NEW YORK (GenomeWeb) – A genomic study of non-invasive bladder cancer has identified genomic subtypes of the disease, along with pathways that are more frequently altered relative to muscle-invasive forms of the disease.
"Our improved ability to identify these specific molecular features of individual tumors should allow a more personalized approach to therapy and disease management in the future," senior author Margaret Knowles, a molecular oncology researcher at Leeds Institute of Cancer and Pathology, said in a statement.
Knowles and colleagues from the UK and US used low-coverage genome sequencing-based copy number analyses, array comparative genomic hybridization, exome sequencing, and/or expression profiling to characterize tumor and matched normal samples from 140 individuals with non-invasive bladder cancer. From these data, they defined chromosomally stable and unstable genomic subtypes of non-invasive bladder cancer, which appeared to differ in their recurrence-free survival patterns.
As reported in Cancer Cell online today, the team identified recurrent changes affecting genes involved in chromatin modification, which appeared more common in the non-invasive bladder cancers than in muscle-invasive bladder cancers. The analysis also uncovered mutations in the histone demethylase enzyme-coding gene KDM6A that marked more female than male cases.

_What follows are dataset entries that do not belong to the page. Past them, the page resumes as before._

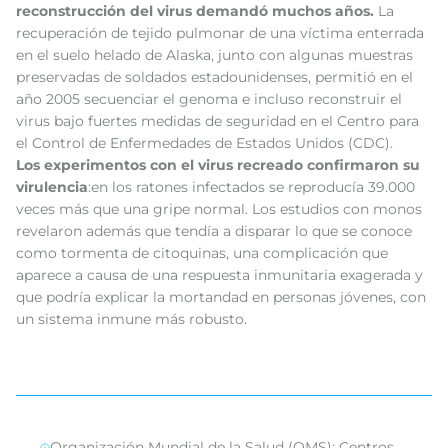
reconstrucción del virus demandó muchos años.
La
recuperación de tejido pulmonar de una víctima enterrada
en el suelo helado de Alaska, junto con algunas muestras
preservadas de soldados estadounidenses, permitió en el
año 2005 secuenciar el genoma e incluso reconstruir el
virus bajo fuertes medidas de seguridad en el Centro para
el Control de Enfermedades de Estados Unidos (CDC).
Los experimentos con el virus recreado confirmaron su
virulencia
:en los ratones infectados se reproducía 39.000
veces más que una gripe normal. Los estudios con monos
revelaron además que tendía a disparar lo que se conoce
como tormenta de citoquinas, una complicación que
aparece a causa de una respuesta inmunitaria exagerada y
que podría explicar la mortandad en personas jóvenes, con
un sistema inmune más robusto.
Organización Mundial de la Salud (OMS); Centros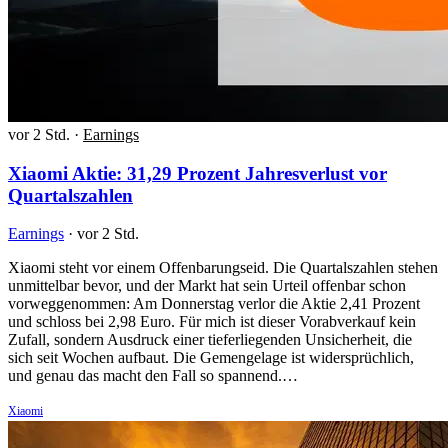
vor 2 Std.
·
Earnings
Xiaomi Aktie: 31,29 Prozent Jahresverlust vor
Quartalszahlen
Earnings
·
vor 2 Std.
Xiaomi steht vor einem Offenbarungseid. Die Quartalszahlen stehen
unmittelbar bevor, und der Markt hat sein Urteil offenbar schon
vorweggenommen: Am Donnerstag verlor die Aktie 2,41 Prozent
und schloss bei 2,98 Euro. Für mich ist dieser Vorabverkauf kein
Zufall, sondern Ausdruck einer tieferliegenden Unsicherheit, die
sich seit Wochen aufbaut. Die Gemengelage ist widersprüchlich,
und genau das macht den Fall so spannend.…
Xiaomi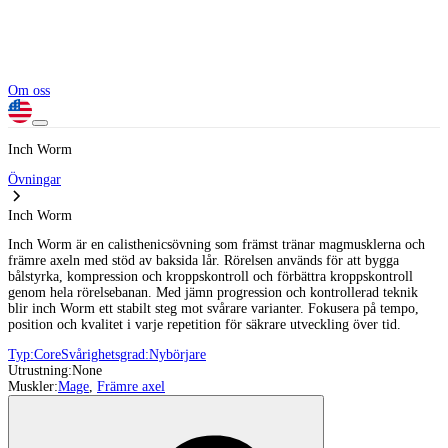
Om oss
Inch Worm
Övningar
Inch Worm
Inch Worm är en calisthenicsövning som främst tränar magmusklerna och
främre axeln med stöd av baksida lår. Rörelsen används för att bygga
bålstyrka, kompression och kroppskontroll och förbättra kroppskontroll
genom hela rörelsebanan. Med jämn progression och kontrollerad teknik
blir inch Worm ett stabilt steg mot svårare varianter. Fokusera på tempo,
position och kvalitet i varje repetition för säkrare utveckling över tid.
Typ:
Core
Svårighetsgrad:
Nybörjare
Utrustning:
None
Muskler:
Mage
,
Främre axel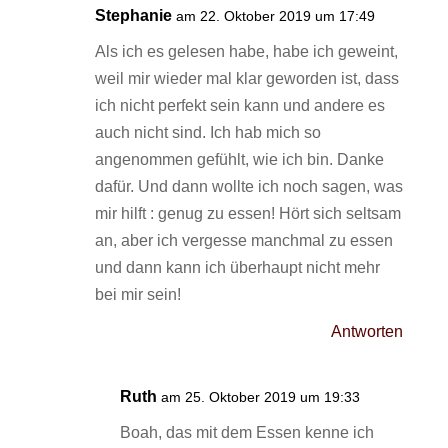
Stephanie
am 22. Oktober 2019 um 17:49
Als ich es gelesen habe, habe ich geweint,
weil mir wieder mal klar geworden ist, dass
ich nicht perfekt sein kann und andere es
auch nicht sind. Ich hab mich so
angenommen gefühlt, wie ich bin. Danke
dafür. Und dann wollte ich noch sagen, was
mir hilft : genug zu essen! Hört sich seltsam
an, aber ich vergesse manchmal zu essen
und dann kann ich überhaupt nicht mehr
bei mir sein!
Antworten
Ruth
am 25. Oktober 2019 um 19:33
Boah, das mit dem Essen kenne ich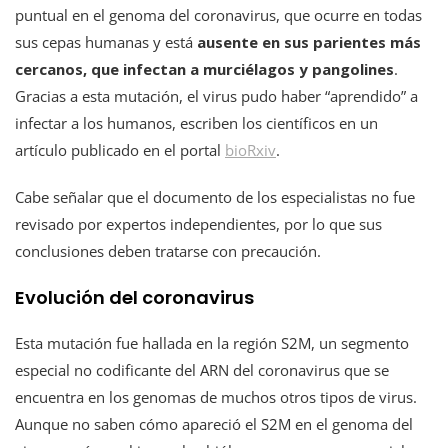
puntual en el genoma del coronavirus, que ocurre en todas
sus cepas humanas y está
ausente en sus parientes más
cercanos, que infectan a murciélagos y pangolines
.
Gracias a esta mutación, el virus pudo haber “aprendido” a
infectar a los humanos, escriben los científicos en un
artículo publicado en el portal
bioRxiv
.
Cabe señalar que el documento de los especialistas no fue
revisado por expertos independientes, por lo que sus
conclusiones deben tratarse con precaución.
Evolución del coronavirus
Esta mutación fue hallada en la región S2M, un segmento
especial no codificante del ARN del coronavirus que se
encuentra en los genomas de muchos otros tipos de virus.
Aunque no saben cómo apareció el S2M en el genoma del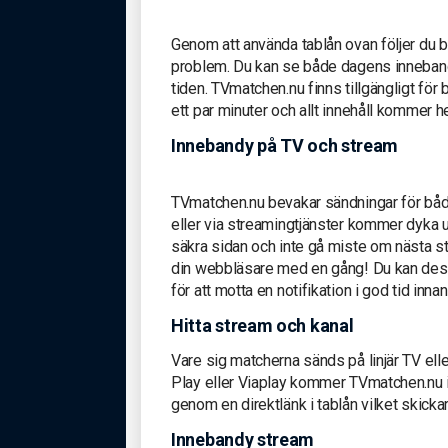
Genom att använda tablån ovan följer du 
problem. Du kan se både dagens inneban
tiden. TVmatchen.nu finns tillgängligt för
ett par minuter och allt innehåll kommer h
Innebandy på TV och stream
TVmatchen.nu bevakar sändningar för både
eller via streamingtjänster kommer dyka u
säkra sidan och inte gå miste om nästa s
din webbläsare med en gång! Du kan dessu
för att motta en notifikation i god tid inna
Hitta stream och kanal
Vare sig matcherna sänds på linjär TV ell
Play eller Viaplay kommer TVmatchen.nu i
genom en direktlänk i tablån vilket skickar
Innebandy stream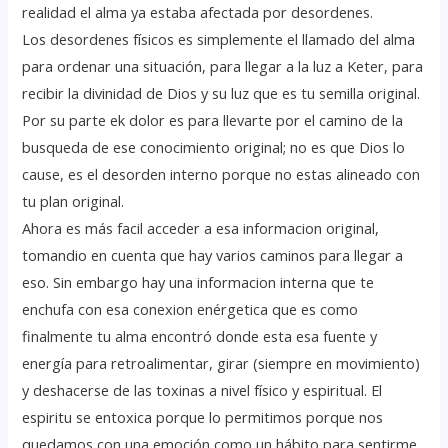
realidad el alma ya estaba afectada por desordenes.
Los desordenes físicos es simplemente el llamado del alma
para ordenar una situación, para llegar a la luz a Keter, para
recibir la divinidad de Dios y su luz que es tu semilla original.
Por su parte ek dolor es para llevarte por el camino de la
busqueda de ese conocimiento original; no es que Dios lo
cause, es el desorden interno porque no estas alineado con
tu plan original.
Ahora es más facil acceder a esa informacion original,
tomandio en cuenta que hay varios caminos para llegar a
eso. Sin embargo hay una informacion interna que te
enchufa con esa conexion enérgetica que es como
finalmente tu alma encontró donde esta esa fuente y
energía para retroalimentar, girar (siempre en movimiento)
y deshacerse de las toxinas a nivel físico y espiritual. El
espiritu se entoxica porque lo permitimos porque nos
quedamos con una emoción como un hábito para sentirme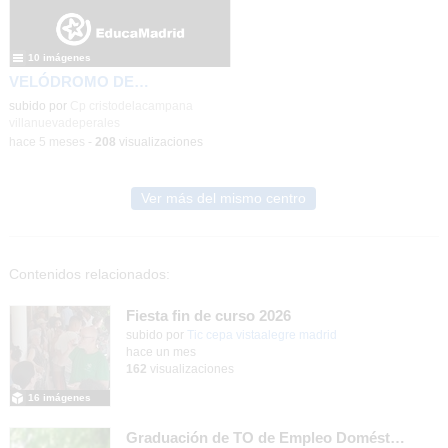
10 imágenes
VELÓDROMO DE GALAPAGAR
subido por
Cp cristodelacampana
villanuevadeperales
-
hace 5 meses
-
208
visualizaciones
Ver más del mismo centro
Contenidos relacionados:
Fiesta fin de curso 2026
subido por
Tic cepa vistaalegre madrid
-
hace un mes
162
visualizaciones
16 imágenes
Graduación de TO de Empleo Doméstico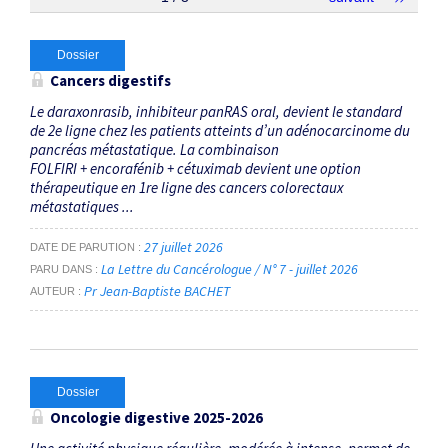
Thématiques
Dossier
Cancers digestifs
HER2
×
Le daraxonrasib, inhibiteur panRAS oral, devient le standard
de 2e ligne chez les patients atteints d’un adénocarcinome du
pancréas métastatique. La combinaison
Dates
FOLFIRI + encorafénib + cétuximab devient une option
thérapeutique en 1re ligne des cancers colo­rectaux
Du
métastatiques ...
au
27 juillet 2026
DATE DE PARUTION
La Lettre du Cancérologue / N° 7 - juillet 2026
PARU DANS
Pr Jean-Baptiste BACHET
AUTEUR
RECHERCHER
Dossier
Oncologie digestive 2025-2026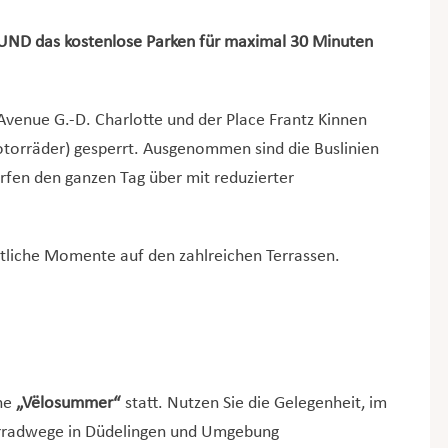
 UND das kostenlose Parken für maximal 30 Minuten
Avenue G.-D. Charlotte und der Place Frantz Kinnen
otorräder) gesperrt. Ausgenommen sind die Buslinien
ürfen den ganzen Tag über mit reduzierter
tliche Momente auf den zahlreichen Terrassen.
che
„Vëlosummer“
statt. Nutzen Sie die Gelegenheit, im
ahrradwege in Düdelingen und Umgebung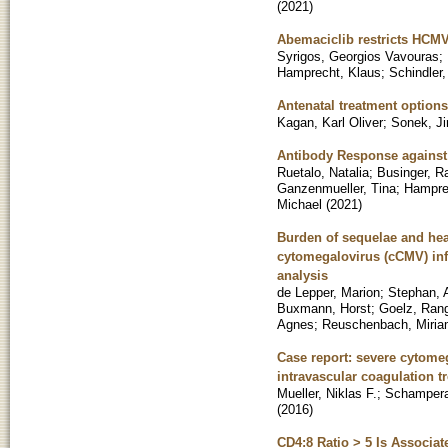
(
2021
)
Abemaciclib restricts HCM
Syrigos, Georgios Vavouras
;
Hamprecht, Klaus
;
Schindler,
Antenatal treatment options
Kagan, Karl Oliver
;
Sonek, Jir
Antibody Response against
Ruetalo, Natalia
;
Businger, 
Ganzenmueller, Tina
;
Hampre
Michael
(
2021
)
Burden of sequelae and healt
cytomegalovirus (cCMV) inf
analysis
de Lepper, Marion
;
Stephan, 
Buxmann, Horst
;
Goelz, Ran
Agnes
;
Reuschenbach, Miri
Case report: severe cytome
intravascular coagulation t
Mueller, Niklas F.
;
Schampera
(
2016
)
CD4:8 Ratio > 5 Is Associa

Roughly three-quarters of the bladder cancer cases diagnosed globally each year involve non-muscle invasive forms of the disease, the team noted. But while survival outcomes are often favorable for non-invasive bladder cancer relative to other tumor types, the disease is prone to recurrence and requires long-term monitoring.
To take a closer look at the disease, the researchers focused on grade 1 or 2 primary bladder cancers at a non-invasive stage known as Ta, using low-coverage genome sequencing and array-CGH approaches to profile CNVs in tumor and matched immortalized lymphoblast samples from 141 individuals with Ta transitional cell carcinomas.
From these data, they identified 78 non-invasive bladder cancers falling in the GS1 genomic subtype, with limited or non-existent copy number changes, and 63 GS2 subtype tumors with frequent copy number shifts and recurrent changes involving chromosome 9 q deletions.
The team went on to assess gene expression patterns in a subset of 79 tumors, including 48 samples from the genomically stable GS1 subtype and 31 GS2 tumors, using Affymetrix expression arrays. Using the Illumina HiSeq 2000 instrument, the group also evaluated exome sequences from two dozen of the tumors, capturing protein-coding sequences with SureSelect exon kits. Targeted sequencing was done on 58 non-invasive bladder cancers.
Consistent with the copy number data, the researchers saw significant gene expression differences between GS1 and GS2 tumors. In particular, they found 363 differentially expressed genes between the genomic subtypes, including 248 chromosome 9 genes and multiple genes from the mTORC1 signaling pathway.
Within the set of 2,851 single nucleotide mutations and the 122 small insertions or deletions detected in 17GS1 and seven GS2 tumors, meanwhile, the team saw alterations related to the APOBEC cytidine deaminase as well as recurrent somatic changes to chromatin modification genes and non-hotspot mutations in cancer-related genes such as PIK3CA.
Chromatin modifier gene mutations were over-represented in the non-invasive bladder cancers, the researchers reported, based on comparisons with 308 muscle-invasive bladder cancers profiled in the past.
KDM6A mutations turned up in some 74 percent of female non-invasive bladder cancer cases and 42 percent of tumors from affected men. That finding was notable since women are far less likely to develop bladder cancer but often fare worse than their male counterparts when facing muscle-invasive forms of the disease.
"[T]hese data provide an improved view of the genomic landscape of [non-invasive bladder cancer] that points to [chromatin modification] as a key oncogenic driver for future therapeutic evaluation and to provide vulnerability as a therapeutic target in tumors with loss of [chromosome] 9q," Knowles and co-authors concluded. "Our results also highlight the potential need for gender stratification in an era of precision oncology."